[[ EXCERPTED RECORDS, beginning ]]
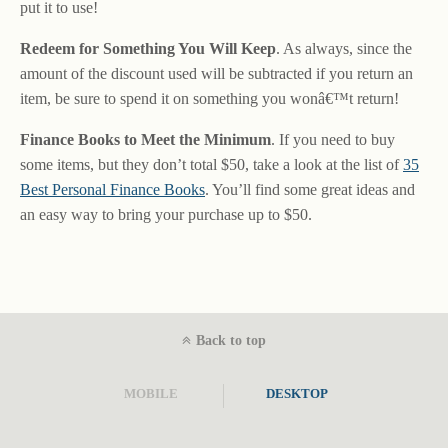
put it to use!
Redeem for Something You Will Keep
. As always, since the
amount of the discount used will be subtracted if you return an
item, be sure to spend it on something you wonâ€™t return!
Finance Books to Meet the Minimum
. If you need to buy
some items, but they don’t total $50, take a look at the list of
35
Best Personal Finance Books
. You’ll find some great ideas and
an easy way to bring your purchase up to $50.
Back to top
MOBILE
DESKTOP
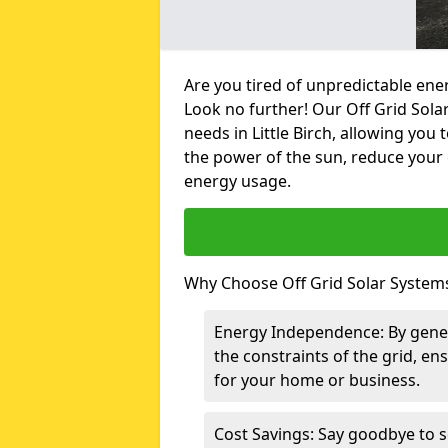
Are you tired of unpredictable ene
Look no further! Our Off Grid Sola
needs in Little Birch, allowing yo
the power of the sun, reduce your 
energy usage.
Why Choose Off Grid Solar Systems 
Energy Independence: By gene
the constraints of the grid, en
for your home or business.
Cost Savings: Say goodbye to s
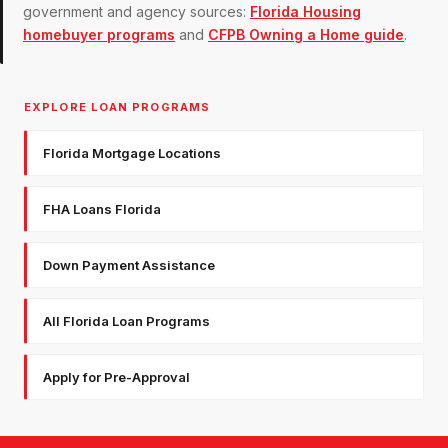
government and agency sources:
Florida Housing
homebuyer programs
and
CFPB Owning a Home guide
.
EXPLORE LOAN PROGRAMS
Florida Mortgage Locations
FHA Loans Florida
Down Payment Assistance
All Florida Loan Programs
Apply for Pre-Approval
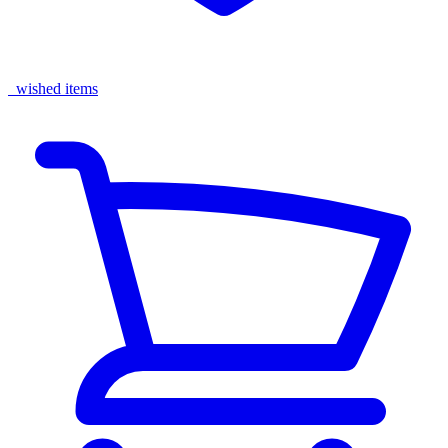
wished items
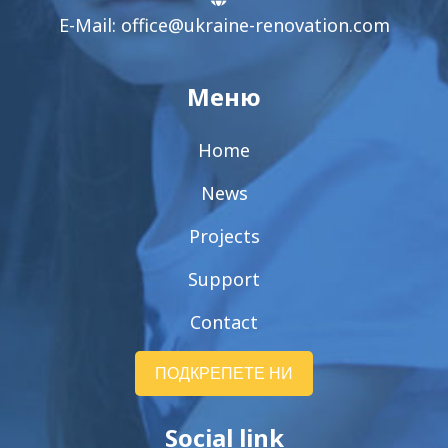
E-Mail:
office@ukraine-renovation.com
Меню
Home
News
Projects
Support
Contact
ПОДКРЕПЕТЕ НИ
Social link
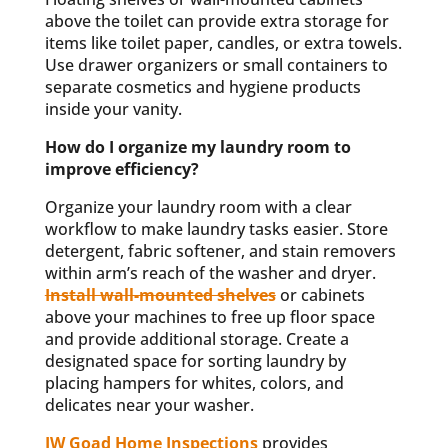
above the toilet can provide extra storage for
items like toilet paper, candles, or extra towels.
Use drawer organizers or small containers to
separate cosmetics and hygiene products
inside your vanity.
How do I organize my laundry room to
improve efficiency?
Organize your laundry room with a clear
workflow to make laundry tasks easier. Store
detergent, fabric softener, and stain removers
within arm’s reach of the washer and dryer.
Install wall-mounted shelves
or cabinets
above your machines to free up floor space
and provide additional storage. Create a
designated space for sorting laundry by
placing hampers for whites, colors, and
delicates near your washer.
JW Goad Home Inspections
provides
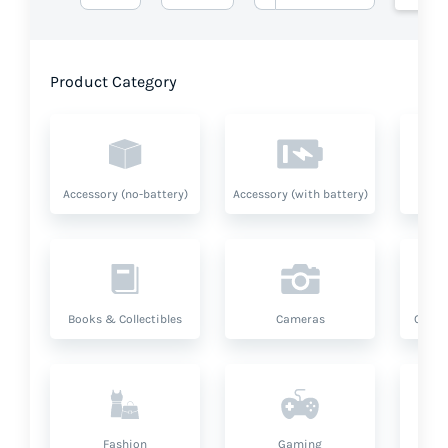
Product Category
Accessory (no-battery)
Accessory (with battery)
A
Books & Collectibles
Cameras
Compu
Fashion
Gaming
Hea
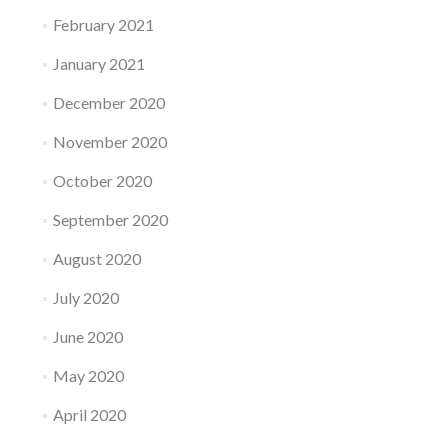
February 2021
January 2021
December 2020
November 2020
October 2020
September 2020
August 2020
July 2020
June 2020
May 2020
April 2020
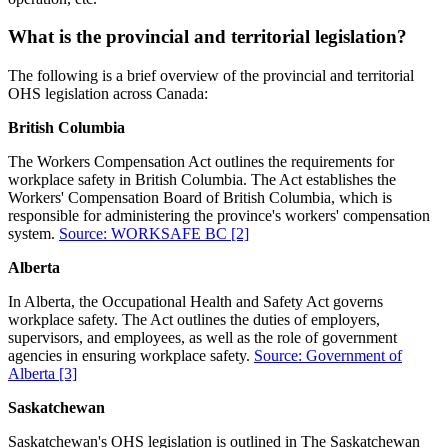
What is the provincial and territorial legislation?
The following is a brief overview of the provincial and territorial
OHS legislation across Canada:
British Columbia
The Workers Compensation Act outlines the requirements for
workplace safety in British Columbia. The Act establishes the
Workers' Compensation Board of British Columbia, which is
responsible for administering the province's workers' compensation
system.
Source: WORKSAFE BC
[2]
Alberta
In Alberta, the Occupational Health and Safety Act governs
workplace safety. The Act outlines the duties of employers,
supervisors, and employees, as well as the role of government
agencies in ensuring workplace safety.
Source: Government of
Alberta
[3]
Saskatchewan
Saskatchewan's OHS legislation is outlined in The Saskatchewan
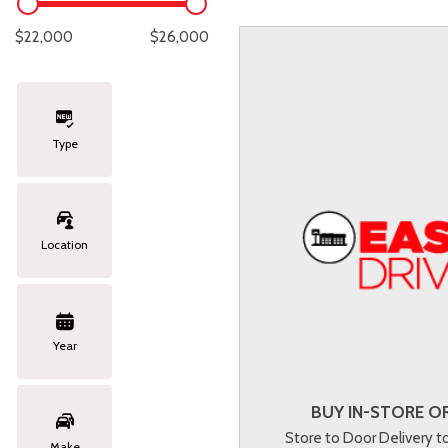
Lexus
[331]
E
C
[
[
$22,000
$26,000
Lincoln
[20]
E
C
[
[
Mazda
[151]
E
C
[
[
Type
Nissan
[252]
E
C
[
[
Subaru
[414]
F
C
[
[
Location
Toyota
[1634]
C
[
Volkswagen
[183]
Year
Volvo
[118]
BUY IN-STORE OR
Store to Door Delivery 
Make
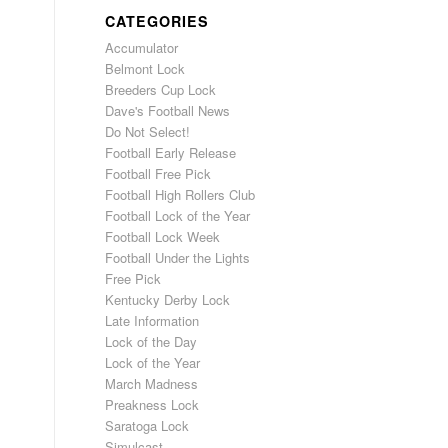
CATEGORIES
Accumulator
Belmont Lock
Breeders Cup Lock
Dave's Football News
Do Not Select!
Football Early Release
Football Free Pick
Football High Rollers Club
Football Lock of the Year
Football Lock Week
Football Under the Lights
Free Pick
Kentucky Derby Lock
Late Information
Lock of the Day
Lock of the Year
March Madness
Preakness Lock
Saratoga Lock
Simulcast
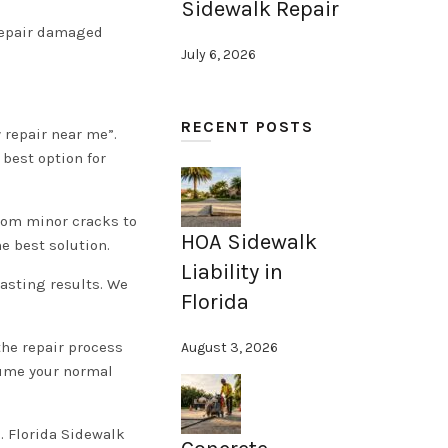
Sidewalk Repair
 repair damaged
July 6, 2026
RECENT POSTS
 repair near me”.
 best option for
rom minor cracks to
HOA Sidewalk
 best solution.
Liability in
lasting results. We
Florida
the repair process
August 3, 2026
esume your normal
. Florida Sidewalk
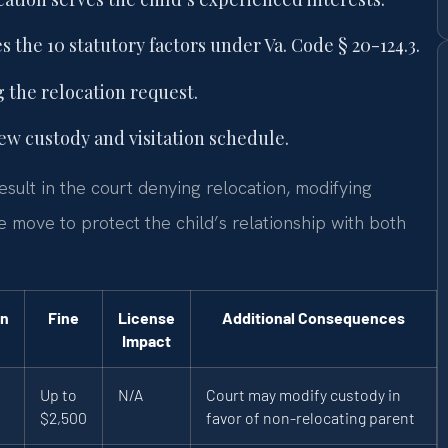
 the 10 statutory factors under Va. Code § 20-124.3.
 the relocation request.
ew custody and visitation schedule.
sult in the court denying relocation, modifying
 move to protect the child’s relationship with both
on
Fine
License
Additional Consequences
Impact
Up to
N/A
Court may modify custody in
$2,500
favor of non-relocating parent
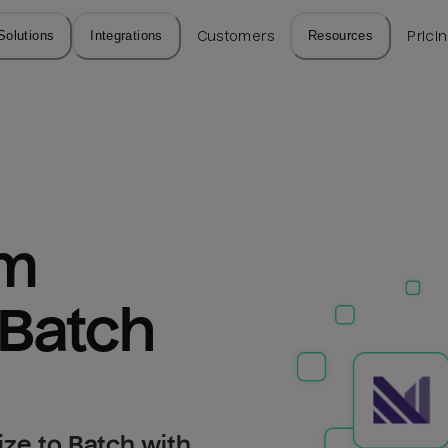
Solutions
Integrations
Customers
Resources
Prici
m 
 Batch
ize to Batch with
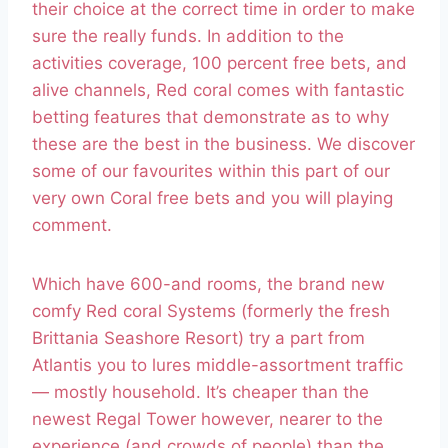
their choice at the correct time in order to make
sure the really funds. In addition to the
activities coverage, 100 percent free bets, and
alive channels, Red coral comes with fantastic
betting features that demonstrate as to why
these are the best in the business. We discover
some of our favourites within this part of our
very own Coral free bets and you will playing
comment.
Which have 600-and rooms, the brand new
comfy Red coral Systems (formerly the fresh
Brittania Seashore Resort) try a part from
Atlantis you to lures middle-assortment traffic
— mostly household. It’s cheaper than the
newest Regal Tower however, nearer to the
experience (and crowds of people) than the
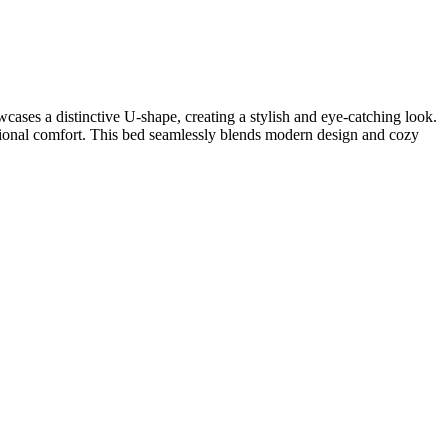
ases a distinctive U-shape, creating a stylish and eye-catching look.
tional comfort. This bed seamlessly blends modern design and cozy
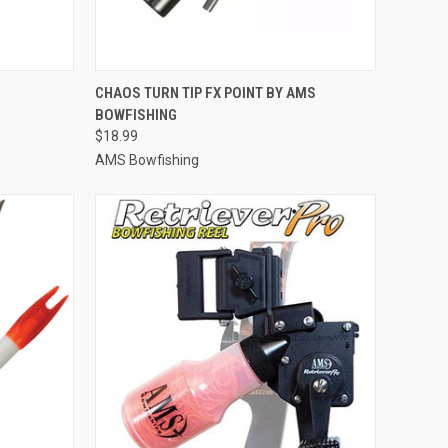
TO CART
QUICK VIEW
ADD TO CART
CHAOS TURN TIP FX POINT BY AMS
BOWFISHING
Compare
$18.99
AMS Bowfishing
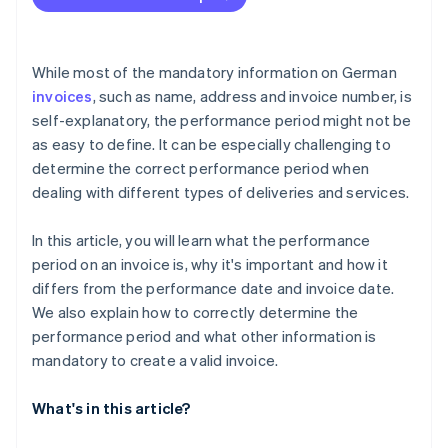
While most of the mandatory information on German
invoices
, such as name, address and invoice number, is
self-explanatory, the performance period might not be
as easy to define. It can be especially challenging to
determine the correct performance period when
dealing with different types of deliveries and services.
In this article, you will learn what the performance
period on an invoice is, why it's important and how it
differs from the performance date and invoice date.
We also explain how to correctly determine the
performance period and what other information is
mandatory to create a valid invoice.
What's in this article?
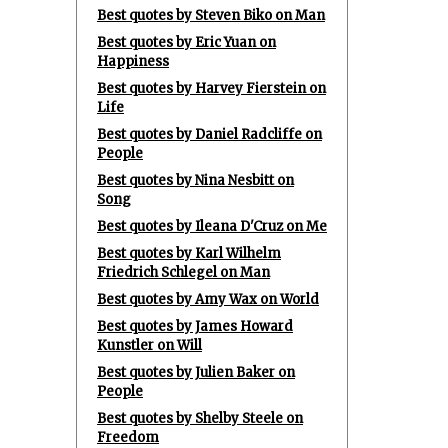
Best quotes by Steven Biko on Man
Best quotes by Eric Yuan on
Happiness
Best quotes by Harvey Fierstein on
Life
Best quotes by Daniel Radcliffe on
People
Best quotes by Nina Nesbitt on
Song
Best quotes by Ileana D'Cruz on Me
Best quotes by Karl Wilhelm
Friedrich Schlegel on Man
Best quotes by Amy Wax on World
Best quotes by James Howard
Kunstler on Will
Best quotes by Julien Baker on
People
Best quotes by Shelby Steele on
Freedom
[[ EXCERPTED RECORDS, end ]]
• [WRITTEN TASK]:
Return the full listing exactly as written, without any of its images.

• [REPLY TO THE TASK]:
put it to use!
Redeem for Something You Will Keep
. As always, since the
amount of the discount used will be subtracted if you return an
item, be sure to spend it on something you wonâ€™t return!
Finance Books to Meet the Minimum
. If you need to buy
some items, but they don’t total $50, take a look at the list of
35
Best Personal Finance Books
. You’ll find some great ideas and
an easy way to bring your purchase up to $50.
Back to top
MOBILE
DESKTOP
Are you tired of unpredictable ene
Look no further! Our Off Grid Sola
needs in Little Birch, allowing yo
the power of the sun, reduce your 
energy usage.
Why Choose Off Grid Solar Systems 
Energy Independence: By gene
the constraints of the grid, en
for your home or business.
Cost Savings: Say goodbye to s
government and agency sources:
Florida Housing
homebuyer programs
and
CFPB Owning a Home guide
.
EXPLORE LOAN PROGRAMS
Florida Mortgage Locations
FHA Loans Florida
Down Payment Assistance
All Florida Loan Programs
Apply for Pre-Approval
wished items
E-Mail:
office@ukraine-renovation.com
Меню
Home
News
Projects
Support
Contact
ПОДКРЕПЕТЕ НИ
Social link
above the toilet can provide extra storage for
items like toilet paper, candles, or extra towels.
Use drawer organizers or small containers to
separate cosmetics and hygiene products
inside your vanity.
How do I organize my laundry room to
improve efficiency?
Organize your laundry room with a clear
workflow to make laundry tasks easier. Store
detergent, fabric softener, and stain removers
within arm’s reach of the washer and dryer.
Install wall-mounted shelves
or cabinets
above your machines to free up floor space
and provide additional storage. Create a
designated space for sorting laundry by
placing hampers for whites, colors, and
delicates near your washer.
JW Goad Home Inspections
provides
Product Category
Accessory (no-battery)
Accessory (with battery)
A
Books & Collectibles
Cameras
Compu
Fashion
Gaming
Hea
February 2021
January 2021
December 2020
November 2020
October 2020
September 2020
August 2020
July 2020
June 2020
May 2020
April 2020
What is the provincial and territorial legislation?
The following is a brief overview of the provincial and territorial
OHS legislation across Canada:
British Columbia
The Workers Compensation Act outlines the requirements for
workplace safety in British Columbia. The Act establishes the
Workers' Compensation Board of British Columbia, which is
responsible for administering the province's workers' compensation
system.
Source: WORKSAFE BC
[2]
Alberta
In Alberta, the Occupational Health and Safety Act governs
workplace safety. The Act outlines the duties of employers,
supervisors, and employees, as well as the role of government
agencies in ensuring workplace safety.
Source: Government of
Alberta
[3]
Saskatchewan
Saskatchewan's OHS legislation is outlined in The Saskatchewan
Lexus
[331]
E
C
[
[
$22,000
$26,000
Lincoln
[20]
E
C
[
[
Mazda
[151]
E
C
[
[
Type
Nissan
[252]
E
C
[
[
Subaru
[414]
F
C
[
[
Location
Toyota
[1634]
C
[
Volkswagen
[183]
Year
Volvo
[118]
BUY IN-STORE OR
Store to Door Delivery 
Make
CATEGORIES
Accumulator
Belmont Lock
Breeders Cup Lock
Dave's Football News
Do Not Select!
Football Early Release
Football Free Pick
Football High Rollers Club
Football Lock of the Year
Football Lock Week
Football Under the Lights
Free Pick
Kentucky Derby Lock
Late Information
Lock of the Day
Lock of the Year
March Madness
Preakness Lock
Saratoga Lock
Simulcast
Sidewalk Repair
 repair damaged
July 6, 2026
RECENT POSTS
 repair near me”.
 best option for
rom minor cracks to
HOA Sidewalk
 best solution.
Liability in
lasting results. We
Florida
the repair process
August 3, 2026
esume your normal
. Florida Sidewalk
 the 10 statutory factors under Va. Code § 20-124.3.
 the relocation request.
ew custody and visitation schedule.
sult in the court denying relocation, modifying
 move to protect the child’s relationship with both
on
Fine
License
Additional Consequences
Impact
Up to
N/A
Court may modify custody in
$2,500
favor of non-relocating parent
Solutions
Integrations
Customers
Resources
Prici
m 
 Batch
ize to Batch with
their choice at the correct time in order to make
sure the really funds. In addition to the
activities coverage, 100 percent free bets, and
alive channels, Red coral comes with fantastic
betting features that demonstrate as to why
these are the best in the business. We discover
some of our favourites within this part of our
very own Coral free bets and you will playing
comment.
Which have 600-and rooms, the brand new
comfy Red coral Systems (formerly the fresh
Brittania Seashore Resort) try a part from
Atlantis you to lures middle-assortment traffic
— mostly household. It’s cheaper than the
newest Regal Tower however, nearer to the
experience (and crowds of people) than the
ases a distinctive U-shape, creating a stylish and eye-catching look.
tional comfort. This bed seamlessly blends modern design and cozy
TO CART
QUICK VIEW
ADD TO CART
CHAOS TURN TIP FX POINT BY AMS
BOWFISHING
Compare
$18.99
AMS Bowfishing
While most of the mandatory information on German
invoices
, such as name, address and invoice number, is
self-explanatory, the performance period might not be
as easy to define. It can be especially challenging to
determine the correct performance period when
dealing with different types of deliveries and services.
In this article, you will learn what the performance
period on an invoice is, why it's important and how it
differs from the performance date and invoice date.
We also explain how to correctly determine the
performance period and what other information is
mandatory to create a valid invoice.
What's in this article?
Best quotes by Steven Biko on Man
Best quotes by Eric Yuan on
Happiness
Best quotes by Harvey Fierstein on
Life
Best quotes by Daniel Radcliffe on
People
Best quotes by Nina Nesbitt on
Song
Best quotes by Ileana D'Cruz on Me
Best quotes by Karl Wilhelm
Friedrich Schlegel on Man
Best quotes by Amy Wax on World
Best quotes by James Howard
Kunstler on Will
Best quotes by Julien Baker on
People
Best quotes by Shelby Steele on
Freedom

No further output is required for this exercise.